# WHAT IS BEING ASKED
Retype, exactly and only, each line from the one containing "left eye: (850, 388)" to the end of the records below.
SOURCE RECORDS: Begin
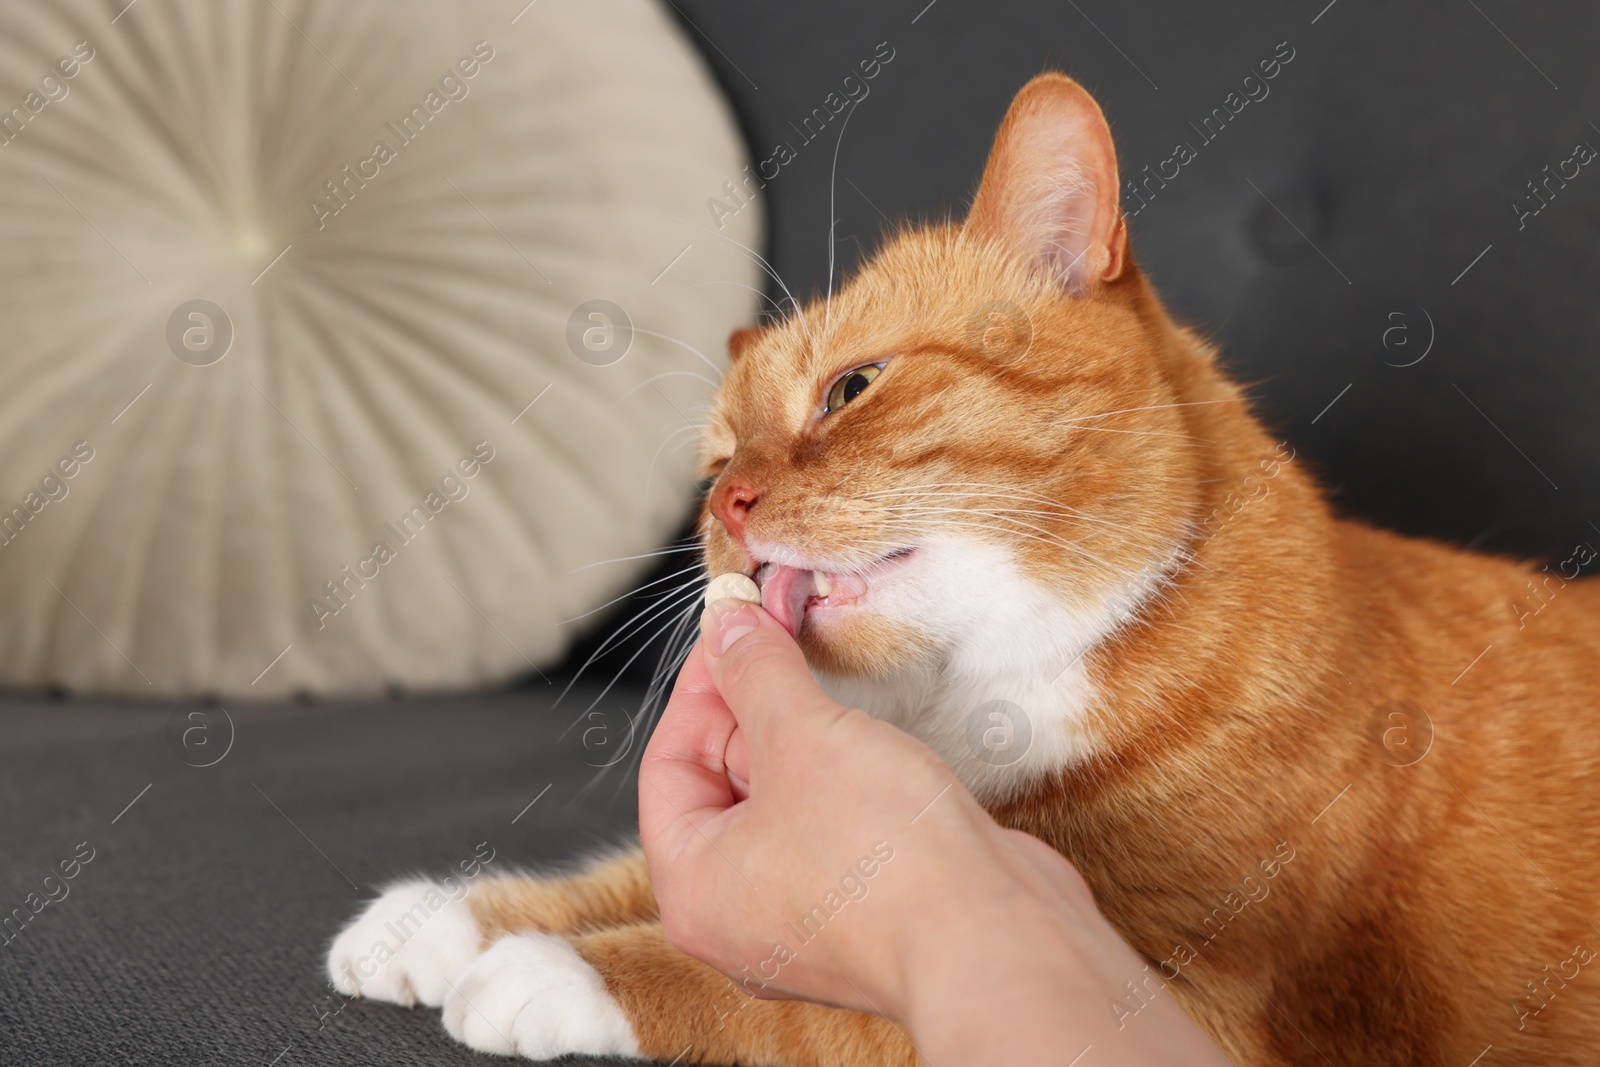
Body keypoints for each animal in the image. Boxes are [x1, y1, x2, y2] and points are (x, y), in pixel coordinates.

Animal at [324, 75, 1600, 1067]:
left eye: (850, 388)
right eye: (716, 460)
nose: (728, 511)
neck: (968, 705)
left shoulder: (1215, 1013)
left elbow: (816, 1001)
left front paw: (564, 971)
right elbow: (625, 869)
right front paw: (454, 917)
SOURCE RECORDS: End
# PROBLEM SOLUTION
left eye: (850, 388)
right eye: (716, 460)
nose: (728, 511)
neck: (968, 705)
left shoulder: (1215, 1013)
left elbow: (816, 1001)
left front paw: (564, 971)
right elbow: (625, 869)
right front paw: (454, 917)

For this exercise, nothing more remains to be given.